Should we use PHP Annotations?

Vahit Saglam
A Young Developer
Published in
3 min readJul 22, 2017

Today we will talk about php annotations.

What is it good for?

Annotations basically let you inject behavior and can promote decoupling.

In my words I’d say that these annotations are valuable especially in context of reflection where you gather (additional) metadata about the class/method/property you are inspecting.

Who is using it ?

Most of PHP’s bigboys are using Annotations.

most popular frameworks using annotation

One example would be the Doctrine ORM. Because of the use of annotations you do not have to inherit from a Doctrine-specific class unlike the Propel ORM.

Annotations in Doctrine

Take a look at the above picture. The left part was writed using annotation and the right part was created with the .yaml settings

Another example instead of ORM: Dependency Injection frameworks. The upcoming FLOW3 framework for example uses docComments/annotations to identify which objects are injected in an instance created from a DI container instead of specifying it in an XML configuration file.

Oversimplified example following:

You have two classes, one Soldier class and a Weapon class. A Weapon instance gets injected in a Soldier instance.

You can do that with xml as below.

<class name="Soldier">
<!-- call setWeapon, inject new Weapon instance -->
<call method="setWeapon">
<argument name="Weapon" />
</call>
</class>
class Soldier {
...

// ---> this

/**
* @inject $weapon Weapon
*/
public function setWeapon($weapon) {
$this->weapon = $weapon;
}

...

isn’t that easier ? i think it is.

Why do i like Annotations?

Configuration in object!

when you use external configuration files you will have deal with more complexity.

It is documented/stored by PHPDocumentor

So i don’t have to write a api documentation for every annotation. it is done easily by PHPDOC.

it is documented by phpdocumentor

The downside or why not ?

Lets look at the downside of annotations.

But it is code, in comments!

if that is true, using annotations would be really horrible idea, Because code comments should never be necessary for a script to function properly. Code comments are exactly that — comments. Their purpose is to provide commentary on the code, not to provide logic that is critical to the application’s functionality.

This is not a correct approach, we write annotations in docblock. Comments and annotations are completely different things.

the correct sentence should be as follows:

But it is code, in docblocks!

// this is a comment
/**
*
* this is a docblock
*
*/

docblocks are first class citizens!

Its impossible to debug/test

Unfortunately that is a side effect like most/all actions of decoupling such as design patterns, data translations, etc.

Of course there are some frameworks for annotation testing but annotation debugging still very difficult.

Hard to integrate with IDEs

Unfortunately this is also true, there is no annotation support in any ide or editor.

There is a plugin for PHPStorm that you can use.

unless you are a PHPStorm user,writing annotations would be very painful for you.

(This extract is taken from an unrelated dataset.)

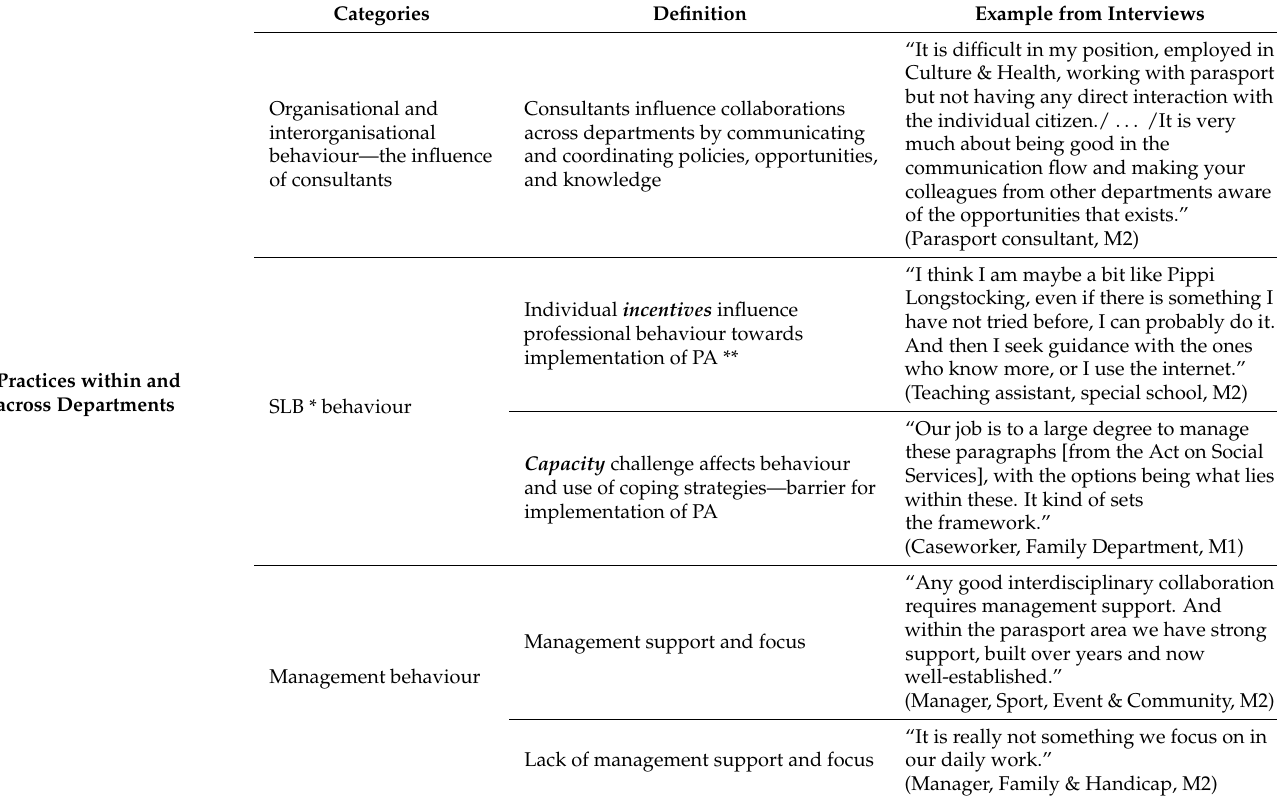
Table A2. Example of the coding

Reliance on Yet Another Library

If you use annotations, your application is now dependant on a library that parses annotations (doctrine/common, most likely). I’m sure quite a number of development hours were/are spent writing and bugfixing that library, all of which could have been spent on other projects.

It does not perform!

this is not a correct approach either! You can always use caching for this process.

Conclusion

Annotations provide us simplicity and legibility but comes with some downsides e.g lack of testing.

I think using annotation will make your job easier unless code testabilty is a priority for you.